**How to complete this task:**
Which lines of the material hold the word "cookie"? Copy each one.

**Data supplied:**
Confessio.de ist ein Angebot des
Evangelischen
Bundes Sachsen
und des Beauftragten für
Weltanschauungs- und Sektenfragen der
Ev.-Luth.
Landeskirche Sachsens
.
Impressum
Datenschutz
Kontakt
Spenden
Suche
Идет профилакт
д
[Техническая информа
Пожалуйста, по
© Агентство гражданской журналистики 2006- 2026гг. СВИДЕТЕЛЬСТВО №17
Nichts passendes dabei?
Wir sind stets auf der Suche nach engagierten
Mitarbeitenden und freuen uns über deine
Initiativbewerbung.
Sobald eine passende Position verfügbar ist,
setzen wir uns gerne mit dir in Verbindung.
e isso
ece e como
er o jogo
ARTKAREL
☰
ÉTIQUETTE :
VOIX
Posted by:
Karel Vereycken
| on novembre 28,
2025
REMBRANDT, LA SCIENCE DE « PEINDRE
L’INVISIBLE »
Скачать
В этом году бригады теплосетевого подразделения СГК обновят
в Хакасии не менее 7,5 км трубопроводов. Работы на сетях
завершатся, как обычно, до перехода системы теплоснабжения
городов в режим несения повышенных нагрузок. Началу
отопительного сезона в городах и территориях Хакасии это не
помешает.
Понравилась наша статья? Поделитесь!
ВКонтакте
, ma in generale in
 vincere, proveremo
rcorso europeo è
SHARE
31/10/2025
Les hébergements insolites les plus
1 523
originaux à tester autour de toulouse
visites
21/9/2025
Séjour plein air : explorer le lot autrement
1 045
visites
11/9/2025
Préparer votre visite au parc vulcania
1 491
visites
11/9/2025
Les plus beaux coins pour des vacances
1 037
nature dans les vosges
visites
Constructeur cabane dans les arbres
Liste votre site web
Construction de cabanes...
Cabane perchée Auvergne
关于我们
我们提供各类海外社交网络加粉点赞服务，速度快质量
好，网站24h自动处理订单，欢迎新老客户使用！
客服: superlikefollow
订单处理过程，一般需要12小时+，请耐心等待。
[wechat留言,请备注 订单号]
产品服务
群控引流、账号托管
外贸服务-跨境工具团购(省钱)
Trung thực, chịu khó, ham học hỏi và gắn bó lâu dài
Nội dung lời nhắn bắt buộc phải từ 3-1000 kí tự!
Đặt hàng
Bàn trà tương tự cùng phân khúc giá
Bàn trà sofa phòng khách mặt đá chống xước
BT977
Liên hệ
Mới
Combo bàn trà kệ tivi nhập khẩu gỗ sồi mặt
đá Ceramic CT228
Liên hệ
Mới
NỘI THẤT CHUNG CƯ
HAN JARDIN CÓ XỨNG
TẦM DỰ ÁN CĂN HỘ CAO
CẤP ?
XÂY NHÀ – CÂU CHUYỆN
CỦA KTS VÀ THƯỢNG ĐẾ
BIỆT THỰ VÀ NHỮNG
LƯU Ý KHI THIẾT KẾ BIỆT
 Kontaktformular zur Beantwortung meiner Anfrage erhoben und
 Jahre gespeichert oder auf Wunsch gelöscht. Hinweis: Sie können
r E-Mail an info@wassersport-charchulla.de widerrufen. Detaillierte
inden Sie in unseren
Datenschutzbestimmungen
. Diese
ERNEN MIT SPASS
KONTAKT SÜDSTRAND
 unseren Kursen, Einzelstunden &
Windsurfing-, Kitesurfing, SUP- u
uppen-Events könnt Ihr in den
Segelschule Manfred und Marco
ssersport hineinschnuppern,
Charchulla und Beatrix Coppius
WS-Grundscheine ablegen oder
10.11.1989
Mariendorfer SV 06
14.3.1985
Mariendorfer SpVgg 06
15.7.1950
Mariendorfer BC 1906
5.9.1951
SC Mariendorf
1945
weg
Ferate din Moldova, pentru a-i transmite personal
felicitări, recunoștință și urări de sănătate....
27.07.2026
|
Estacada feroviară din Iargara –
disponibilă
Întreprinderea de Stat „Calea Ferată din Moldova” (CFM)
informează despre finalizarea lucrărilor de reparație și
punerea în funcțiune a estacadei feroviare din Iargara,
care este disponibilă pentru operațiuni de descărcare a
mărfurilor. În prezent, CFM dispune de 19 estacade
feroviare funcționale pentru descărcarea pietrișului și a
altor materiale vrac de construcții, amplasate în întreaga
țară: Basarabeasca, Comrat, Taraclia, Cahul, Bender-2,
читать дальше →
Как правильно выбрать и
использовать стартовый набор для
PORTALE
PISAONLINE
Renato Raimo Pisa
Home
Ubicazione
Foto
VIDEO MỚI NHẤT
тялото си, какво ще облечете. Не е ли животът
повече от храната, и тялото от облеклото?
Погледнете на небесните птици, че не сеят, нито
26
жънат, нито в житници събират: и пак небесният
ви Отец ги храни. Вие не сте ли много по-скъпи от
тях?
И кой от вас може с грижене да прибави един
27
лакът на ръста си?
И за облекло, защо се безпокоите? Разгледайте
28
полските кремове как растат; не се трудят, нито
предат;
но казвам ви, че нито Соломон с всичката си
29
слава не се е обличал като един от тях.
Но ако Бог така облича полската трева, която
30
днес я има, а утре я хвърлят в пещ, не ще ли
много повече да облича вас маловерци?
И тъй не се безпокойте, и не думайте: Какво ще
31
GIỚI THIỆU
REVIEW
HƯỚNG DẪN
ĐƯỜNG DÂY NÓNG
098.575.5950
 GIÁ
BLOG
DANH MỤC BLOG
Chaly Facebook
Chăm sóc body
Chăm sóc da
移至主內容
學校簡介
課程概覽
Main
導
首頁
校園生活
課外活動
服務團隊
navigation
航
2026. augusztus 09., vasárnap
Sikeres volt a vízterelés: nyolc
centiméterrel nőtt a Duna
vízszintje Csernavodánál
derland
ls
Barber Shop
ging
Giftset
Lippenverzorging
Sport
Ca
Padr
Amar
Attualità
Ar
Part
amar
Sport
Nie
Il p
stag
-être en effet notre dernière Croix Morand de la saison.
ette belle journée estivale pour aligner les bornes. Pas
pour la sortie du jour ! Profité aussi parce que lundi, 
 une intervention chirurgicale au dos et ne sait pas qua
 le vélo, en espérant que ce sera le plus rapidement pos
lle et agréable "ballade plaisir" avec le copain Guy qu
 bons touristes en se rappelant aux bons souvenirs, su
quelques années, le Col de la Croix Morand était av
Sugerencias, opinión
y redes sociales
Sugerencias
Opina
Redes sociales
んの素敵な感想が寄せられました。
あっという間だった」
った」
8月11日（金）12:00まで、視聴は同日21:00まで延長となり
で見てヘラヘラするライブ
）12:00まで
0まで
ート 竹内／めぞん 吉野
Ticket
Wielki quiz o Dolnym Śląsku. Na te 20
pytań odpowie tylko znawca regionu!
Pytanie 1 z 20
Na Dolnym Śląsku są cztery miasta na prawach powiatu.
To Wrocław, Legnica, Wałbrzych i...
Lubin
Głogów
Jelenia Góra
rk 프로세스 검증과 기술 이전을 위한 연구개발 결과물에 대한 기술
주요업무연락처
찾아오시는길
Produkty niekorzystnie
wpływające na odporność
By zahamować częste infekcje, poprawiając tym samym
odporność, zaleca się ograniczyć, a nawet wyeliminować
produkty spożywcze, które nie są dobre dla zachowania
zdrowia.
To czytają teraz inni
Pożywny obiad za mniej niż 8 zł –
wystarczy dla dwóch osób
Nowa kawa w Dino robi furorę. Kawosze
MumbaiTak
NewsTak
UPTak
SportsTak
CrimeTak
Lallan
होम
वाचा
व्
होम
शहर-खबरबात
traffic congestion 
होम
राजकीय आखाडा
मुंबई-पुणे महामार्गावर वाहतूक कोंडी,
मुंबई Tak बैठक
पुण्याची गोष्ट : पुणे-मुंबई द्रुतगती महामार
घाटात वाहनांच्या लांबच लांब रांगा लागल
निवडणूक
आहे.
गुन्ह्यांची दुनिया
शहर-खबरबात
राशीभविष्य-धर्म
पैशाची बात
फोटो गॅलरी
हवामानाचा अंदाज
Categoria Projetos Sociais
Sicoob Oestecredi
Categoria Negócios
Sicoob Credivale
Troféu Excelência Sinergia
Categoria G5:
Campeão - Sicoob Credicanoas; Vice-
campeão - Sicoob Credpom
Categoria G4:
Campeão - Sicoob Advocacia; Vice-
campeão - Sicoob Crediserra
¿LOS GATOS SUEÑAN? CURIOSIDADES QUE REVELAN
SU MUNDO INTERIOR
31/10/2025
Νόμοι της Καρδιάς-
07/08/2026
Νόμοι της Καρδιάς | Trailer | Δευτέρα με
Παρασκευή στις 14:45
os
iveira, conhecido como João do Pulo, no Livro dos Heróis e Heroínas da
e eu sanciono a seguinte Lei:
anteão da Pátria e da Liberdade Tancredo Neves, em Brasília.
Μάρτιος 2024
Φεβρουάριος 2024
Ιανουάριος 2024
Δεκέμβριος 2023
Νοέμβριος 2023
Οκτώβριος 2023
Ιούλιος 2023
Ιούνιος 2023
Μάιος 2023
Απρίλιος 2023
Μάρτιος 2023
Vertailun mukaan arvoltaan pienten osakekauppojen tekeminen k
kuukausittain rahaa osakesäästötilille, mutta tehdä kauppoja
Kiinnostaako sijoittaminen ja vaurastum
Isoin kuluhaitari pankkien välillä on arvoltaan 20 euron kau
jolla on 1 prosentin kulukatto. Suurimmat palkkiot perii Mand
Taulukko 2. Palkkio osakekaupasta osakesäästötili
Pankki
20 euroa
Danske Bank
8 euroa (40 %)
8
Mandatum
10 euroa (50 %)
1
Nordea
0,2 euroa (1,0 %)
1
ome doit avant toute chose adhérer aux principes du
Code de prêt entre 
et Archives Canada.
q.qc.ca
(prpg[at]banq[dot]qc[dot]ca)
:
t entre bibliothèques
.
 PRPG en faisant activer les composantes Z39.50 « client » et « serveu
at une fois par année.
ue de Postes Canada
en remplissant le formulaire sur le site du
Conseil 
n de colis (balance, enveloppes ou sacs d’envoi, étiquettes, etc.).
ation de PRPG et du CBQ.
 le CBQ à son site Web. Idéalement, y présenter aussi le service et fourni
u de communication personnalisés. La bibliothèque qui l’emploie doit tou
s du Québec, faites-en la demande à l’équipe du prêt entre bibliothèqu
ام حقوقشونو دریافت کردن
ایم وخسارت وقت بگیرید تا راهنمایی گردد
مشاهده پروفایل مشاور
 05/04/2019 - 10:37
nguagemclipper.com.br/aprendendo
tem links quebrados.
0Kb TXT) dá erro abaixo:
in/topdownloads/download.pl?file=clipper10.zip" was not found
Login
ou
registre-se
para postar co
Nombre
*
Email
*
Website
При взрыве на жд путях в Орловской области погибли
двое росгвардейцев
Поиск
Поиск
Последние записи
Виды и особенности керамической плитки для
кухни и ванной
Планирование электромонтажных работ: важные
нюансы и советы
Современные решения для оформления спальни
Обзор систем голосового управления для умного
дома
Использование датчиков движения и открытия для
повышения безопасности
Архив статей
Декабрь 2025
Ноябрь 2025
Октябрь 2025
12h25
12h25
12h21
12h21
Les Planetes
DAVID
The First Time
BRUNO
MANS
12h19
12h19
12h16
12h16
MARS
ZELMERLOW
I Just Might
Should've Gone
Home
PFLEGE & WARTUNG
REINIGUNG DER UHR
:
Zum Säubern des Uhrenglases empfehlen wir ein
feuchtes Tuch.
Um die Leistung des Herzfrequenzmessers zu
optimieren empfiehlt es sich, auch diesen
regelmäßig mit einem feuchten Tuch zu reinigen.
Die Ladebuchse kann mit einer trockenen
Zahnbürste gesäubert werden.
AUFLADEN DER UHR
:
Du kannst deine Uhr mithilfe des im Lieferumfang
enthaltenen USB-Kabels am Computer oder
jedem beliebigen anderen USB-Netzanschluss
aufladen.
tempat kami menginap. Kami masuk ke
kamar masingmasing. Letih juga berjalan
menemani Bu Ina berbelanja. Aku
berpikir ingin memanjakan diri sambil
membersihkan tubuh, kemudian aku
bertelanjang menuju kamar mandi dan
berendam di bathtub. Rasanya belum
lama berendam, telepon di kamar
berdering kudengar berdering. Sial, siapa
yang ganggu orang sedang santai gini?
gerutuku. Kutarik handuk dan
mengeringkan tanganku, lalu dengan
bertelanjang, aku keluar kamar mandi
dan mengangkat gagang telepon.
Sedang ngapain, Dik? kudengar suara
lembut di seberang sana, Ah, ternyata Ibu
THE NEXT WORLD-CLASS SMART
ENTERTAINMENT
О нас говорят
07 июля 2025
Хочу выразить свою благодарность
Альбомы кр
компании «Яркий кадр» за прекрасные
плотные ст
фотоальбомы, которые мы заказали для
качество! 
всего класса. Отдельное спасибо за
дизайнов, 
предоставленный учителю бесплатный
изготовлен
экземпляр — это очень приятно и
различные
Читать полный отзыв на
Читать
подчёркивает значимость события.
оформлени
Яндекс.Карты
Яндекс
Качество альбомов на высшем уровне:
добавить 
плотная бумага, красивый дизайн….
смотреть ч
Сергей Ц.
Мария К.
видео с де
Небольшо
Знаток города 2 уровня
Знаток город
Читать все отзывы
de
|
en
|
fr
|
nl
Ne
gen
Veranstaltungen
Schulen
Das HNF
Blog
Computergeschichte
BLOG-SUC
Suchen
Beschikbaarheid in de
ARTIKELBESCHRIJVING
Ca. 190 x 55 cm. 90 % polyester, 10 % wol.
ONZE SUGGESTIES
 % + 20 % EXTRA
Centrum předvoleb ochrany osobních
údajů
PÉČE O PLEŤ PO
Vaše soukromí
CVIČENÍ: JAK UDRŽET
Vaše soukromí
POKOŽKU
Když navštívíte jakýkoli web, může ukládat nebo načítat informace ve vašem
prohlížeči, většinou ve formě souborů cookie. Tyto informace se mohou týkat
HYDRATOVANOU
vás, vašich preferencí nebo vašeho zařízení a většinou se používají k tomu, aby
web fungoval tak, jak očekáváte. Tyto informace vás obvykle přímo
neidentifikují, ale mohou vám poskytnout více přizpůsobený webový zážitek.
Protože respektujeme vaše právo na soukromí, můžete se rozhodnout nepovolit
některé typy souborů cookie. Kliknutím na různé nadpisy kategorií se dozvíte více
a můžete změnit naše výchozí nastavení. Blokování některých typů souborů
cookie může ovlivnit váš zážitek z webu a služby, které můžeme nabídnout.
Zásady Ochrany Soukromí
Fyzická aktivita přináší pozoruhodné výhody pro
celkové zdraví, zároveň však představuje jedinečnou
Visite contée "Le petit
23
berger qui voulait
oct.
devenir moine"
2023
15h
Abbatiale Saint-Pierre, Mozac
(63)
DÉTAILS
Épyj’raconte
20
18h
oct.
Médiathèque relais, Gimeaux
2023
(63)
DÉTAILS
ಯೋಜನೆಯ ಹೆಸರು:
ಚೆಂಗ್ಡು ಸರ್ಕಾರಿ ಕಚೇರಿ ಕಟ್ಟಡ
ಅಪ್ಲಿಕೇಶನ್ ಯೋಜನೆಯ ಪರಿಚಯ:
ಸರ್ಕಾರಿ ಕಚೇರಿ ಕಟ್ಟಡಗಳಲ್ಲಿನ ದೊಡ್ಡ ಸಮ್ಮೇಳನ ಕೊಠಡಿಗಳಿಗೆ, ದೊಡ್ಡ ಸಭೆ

**Task result:**
prohlížeči, většinou ve formě souborů cookie. Tyto informace se mohou týkat
některé typy souborů cookie. Kliknutím na různé nadpisy kategorií se dozvíte více
cookie může ovlivnit váš zážitek z webu a služby, které můžeme nabídnout.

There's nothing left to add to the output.